The second purpose of these amending regulations is to take account of the introduction of statutory paternity and adoption leave. As your Lordships will know, this year's Employment Act introduced important new rights to help parents to balance their work and family lives. Those include, for the first time, rights to paid time off work for fathers and adoptive parents. Draft Regulation 5 deals with the need to provide that, while they are on paternity leave or the paid period of adoption leave, parents are not to be treated as available for employment. That is essentially a back-up measure, as we do not expect that, in practice, parents who are on leave from their jobs to look after their children will try to claim JSA. But, if they do, it is clearly reasonable to treat them as not being available for employment. It is also important to prevent double provision between JSA and statutory paternity pay or statutory adoption pay. Currently, women are ineligible for JSA while receiving statutory maternity pay or maternity allowance because they are not regarded as available for employment. We are simply extending this approach to cover the new situations created by the Employment Act.
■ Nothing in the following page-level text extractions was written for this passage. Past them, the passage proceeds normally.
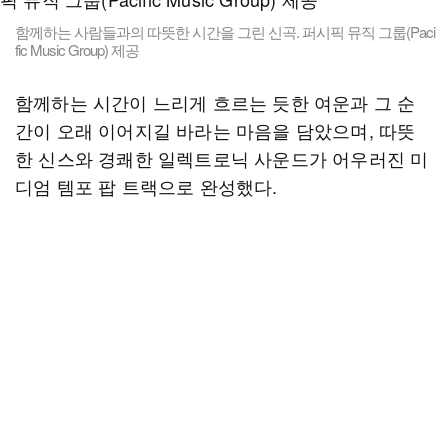
함께하는 사람들과의 따뜻한 시간을 그린 신곡. 퍼시픽 뮤직 그룹(Paci
fic Music Group) 제공
함께하는 시간이 느리게 흐르는 듯한 여운과 그 순
간이 오래 이어지길 바라는 마음을 담았으며, 따뜻
한 신스와 경쾌한 일렉트로닉 사운드가 어우러진 미
디엄 템포 팝 트랙으로 완성했다.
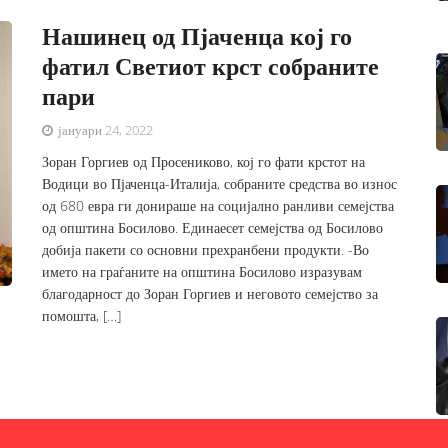
Нашинец од Пјаченца кој го
фатил Светиот крст собраните
пари
јануари 24, 2022
Зоран Горгиев од Просениково, кој го фати крстот на
Водици во Пјаченца-Италија, собраните средства во износ
од 680 евра ги донираше на социјално ранливи семејства
од општина Босилово. Единаесет семејства од Босилово
добија пакети со основни прехранбени продукти. -Во
името на граѓаните на општина Босилово изразувам
благодарност до Зоран Горгиев и неговото семејство за
помошта, […]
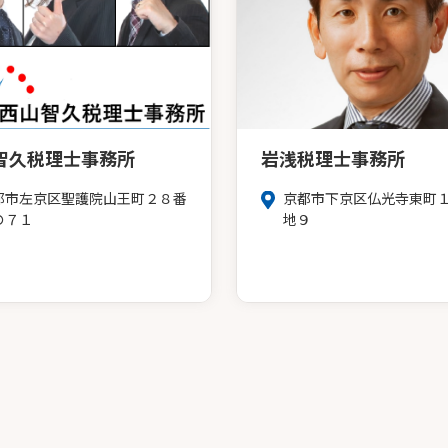
智久税理士事務所
岩浅税理士事務所
都市左京区聖護院山王町２８番
京都市下京区仏光寺東町
の７１
地９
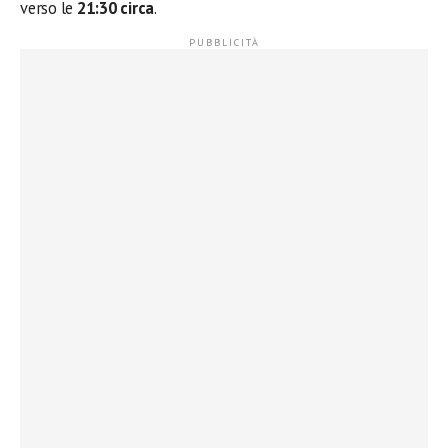
verso le
21:30 circa
.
In conclusion, these draft regulations have two aims. First, they indicate—albeit modestly—the Government's commitment to supporting an expansion of voluntary activity among unemployed people. Secondly, they deal with the need to provide that people on adoption or paternity leave are not to be treated as available for employment, should they try to claim jobseeker's allowance. I am satisfied that these draft regulations are compatible with the European Convention on Human Rights. I commend them to the House. I beg to move.

Moved, That the draft regulations laid before the House on 20th November be approved [2nd Report from the Joint Committee].—(Baroness Hollis of Heigham.)

Lord Higgins: My Lords, I agree that the draft regulations are benign and can be welcomed. The noble Baroness hopes that they will be welcomed "uneventfully", but I am not sure what she means by that. I have only two "events" to raise. First, the regulations do not appear to define voluntary work. I understand from what she has said that it means voluntary work for an organisation. That still leaves unanswered the question of what is an organisation in this context. She may be able to enlighten us.

Secondly, as the noble Baroness rightly points out, the regulations also cover statutory paternity leave or ordinary adoption leave. I am clear on what statutory paternity leave is, but I am unclear on what ordinary adoption leave is, as against extraordinary adoption leave, if there is such a thing. Perhaps she might clarify these points. Otherwise, I agree entirely that these are sensible regulations, which should be approved.